I have a function in Python wich reads text in Portuguese with EasyOCR. For some reason it doesn’t always recognize the “e” between bigger words, wich is a common connector word in this language.
Is there any way in wich I could force EasyOCR to recognize the “e” as part of the phrase?
def getOCRResults(imgFP)->list[tuple[tuple[int,int,int,int]|None,str|None,float|None]]:
reader = easyocr.Reader(['pt'], gpu=False)
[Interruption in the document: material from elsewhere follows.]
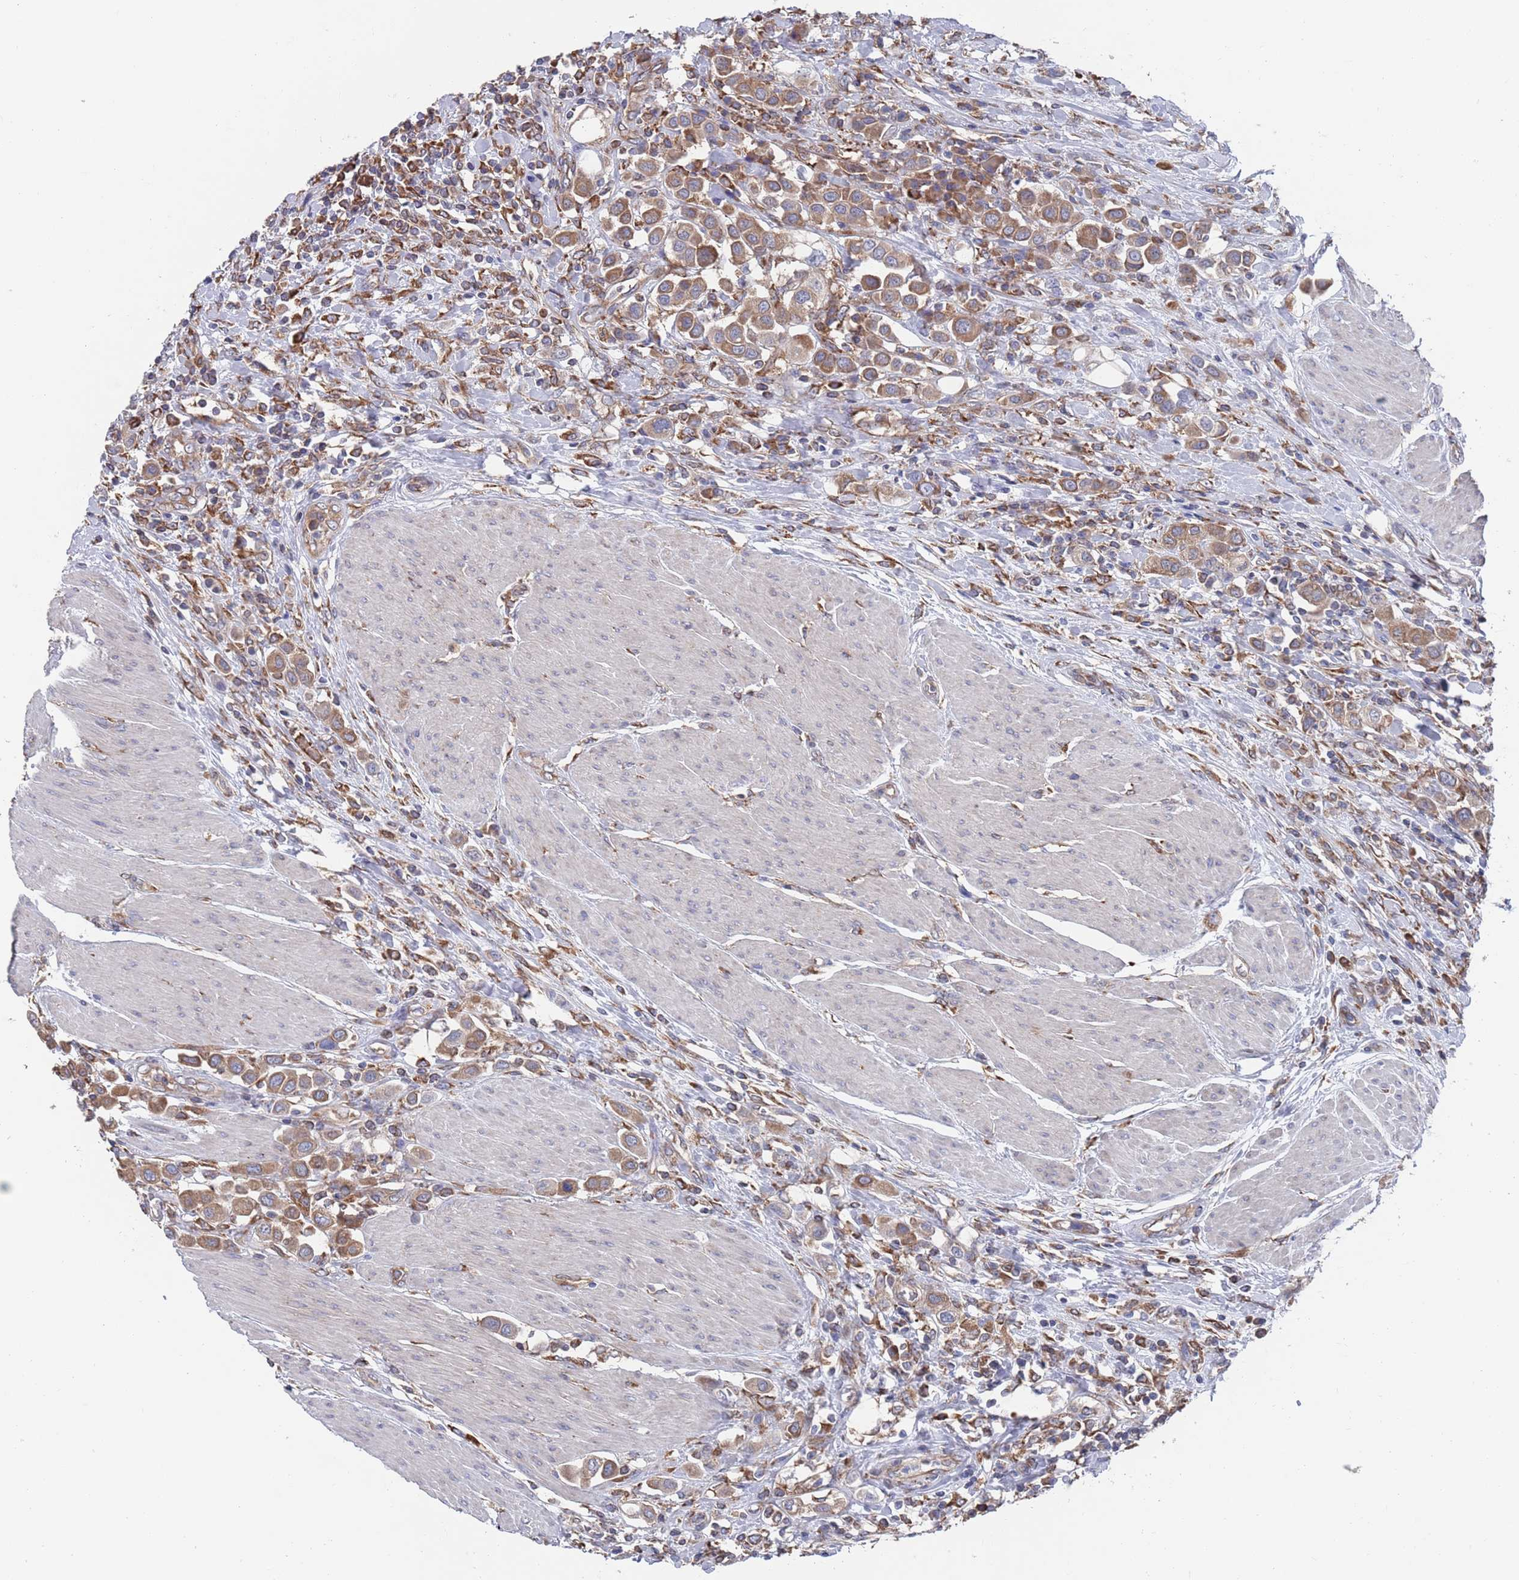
{"staining": {"intensity": "moderate", "quantity": ">75%", "location": "cytoplasmic/membranous"}, "tissue": "urothelial cancer", "cell_type": "Tumor cells", "image_type": "cancer", "snomed": [{"axis": "morphology", "description": "Urothelial carcinoma, High grade"}, {"axis": "topography", "description": "Urinary bladder"}], "caption": "Immunohistochemistry (IHC) histopathology image of neoplastic tissue: urothelial cancer stained using immunohistochemistry (IHC) shows medium levels of moderate protein expression localized specifically in the cytoplasmic/membranous of tumor cells, appearing as a cytoplasmic/membranous brown color.", "gene": "GID8", "patient": {"sex": "male", "age": 50}}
result = reader.readtext(imgFP, width_ths=0.7, add_margin=0.2, height_ths=0.8)
return result
def draw_bounding_boxes(image, detections, threshold=0.25):
for bbox, text, score in detections:
if score > threshold:
cv2.rectangle(image, tuple(map(int, bbox[0])), tuple(map(int, bbox[2])), (0, 255, 0), 1)
cv2.putText(image, text, tuple(map(int, bbox[0])), cv2.FONT_HERSHEY_SIMPLEX, 0.35, (255, 0, 0), 1)
OCRResults = getOCRResults(image_path)
img = cv2.imread(image_path)
draw_bounding_boxes(img,OCRResults,0.25)
plt.imshow(cv2.cvtColor(img, cv2.COLOR_BGR2RGBA))
plt.show()
Part of image where letter “e” not recognized as text when alone.
Another area in the same image where it recognized the “e” as part of text in some of the options (2º and 4º). The 1º e 3º options in the combobox also show that the “e” hasn’t been recognized.